Nuestro ofrecimiento al Señor debe ir acompañado de la caridad. Entre las
mejores muestras de penitencia están las que hacen referencia al amor a los
demás: el saber pedir perdón cuando hemos ofendido a los demás; el sacrificio
que supone la formación de alguien que tenemos a nuestro cargo; la paciencia;
el saber perdonar con prontitud y generosidad... A este respecto dice San León
Magno: «Aunque en todo tiempo haga falta aplicarse a santificar el cuerpo,
ahora sobre todo, durante los ayunos de la Cuaresma, debéis perfeccionaros por
la práctica de una piedad más activa. Dad limosna, que es muy eficaz para
corregirnos de nuestras faltas; pero perdonad también las ofensas, abandonad
las quejas contra aquellos que os han hecho algún mal»13.

La tarea:
Responde estas preguntas sobre el texto acerca de la penitencia y la caridad:
(a) ¿De qué debe ir acompañado nuestro ofrecimiento al Señor?
(b) ¿A quién se cita en el texto?
(c) Según la cita, ¿qué es muy eficaz para corregirnos de nuestras faltas?

Datos dados:

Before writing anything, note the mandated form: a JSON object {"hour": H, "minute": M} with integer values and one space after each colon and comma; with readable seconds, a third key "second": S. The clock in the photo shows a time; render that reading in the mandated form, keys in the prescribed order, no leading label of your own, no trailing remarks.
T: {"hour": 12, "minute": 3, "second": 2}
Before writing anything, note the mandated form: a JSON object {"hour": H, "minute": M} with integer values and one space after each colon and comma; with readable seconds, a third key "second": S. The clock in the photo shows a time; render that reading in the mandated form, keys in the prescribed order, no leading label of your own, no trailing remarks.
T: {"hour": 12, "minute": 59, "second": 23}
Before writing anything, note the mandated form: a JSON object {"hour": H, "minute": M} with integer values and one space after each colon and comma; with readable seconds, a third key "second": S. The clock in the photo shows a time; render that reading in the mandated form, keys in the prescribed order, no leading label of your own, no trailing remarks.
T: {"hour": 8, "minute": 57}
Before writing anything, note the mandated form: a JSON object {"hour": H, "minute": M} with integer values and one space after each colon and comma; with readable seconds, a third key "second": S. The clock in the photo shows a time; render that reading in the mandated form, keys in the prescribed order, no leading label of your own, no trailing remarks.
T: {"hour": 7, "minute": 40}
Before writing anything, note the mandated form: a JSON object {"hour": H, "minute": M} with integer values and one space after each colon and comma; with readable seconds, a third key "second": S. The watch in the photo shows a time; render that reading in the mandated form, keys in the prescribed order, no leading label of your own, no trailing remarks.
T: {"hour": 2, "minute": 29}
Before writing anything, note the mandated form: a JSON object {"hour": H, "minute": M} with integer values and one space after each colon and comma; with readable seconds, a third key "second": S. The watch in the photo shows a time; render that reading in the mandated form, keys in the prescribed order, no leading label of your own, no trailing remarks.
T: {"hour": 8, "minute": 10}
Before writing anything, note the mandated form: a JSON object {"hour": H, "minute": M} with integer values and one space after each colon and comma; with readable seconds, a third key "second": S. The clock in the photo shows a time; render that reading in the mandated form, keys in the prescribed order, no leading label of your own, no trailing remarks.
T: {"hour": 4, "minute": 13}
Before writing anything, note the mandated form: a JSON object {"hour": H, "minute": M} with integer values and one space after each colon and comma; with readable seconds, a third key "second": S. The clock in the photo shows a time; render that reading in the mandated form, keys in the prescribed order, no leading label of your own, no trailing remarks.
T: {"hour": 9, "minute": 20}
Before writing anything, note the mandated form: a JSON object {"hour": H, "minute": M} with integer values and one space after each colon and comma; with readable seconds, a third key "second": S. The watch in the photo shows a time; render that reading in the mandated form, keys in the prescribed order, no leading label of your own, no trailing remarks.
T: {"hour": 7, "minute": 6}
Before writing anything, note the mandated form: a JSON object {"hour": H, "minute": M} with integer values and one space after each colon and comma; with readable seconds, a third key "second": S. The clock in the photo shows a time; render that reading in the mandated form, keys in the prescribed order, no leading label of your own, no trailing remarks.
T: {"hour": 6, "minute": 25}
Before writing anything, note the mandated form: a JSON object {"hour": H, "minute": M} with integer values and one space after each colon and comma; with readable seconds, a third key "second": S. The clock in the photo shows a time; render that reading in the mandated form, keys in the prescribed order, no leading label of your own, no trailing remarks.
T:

Respuesta:
(a) De la caridad.
(b) A San León Magno.
(c) Dar limosna.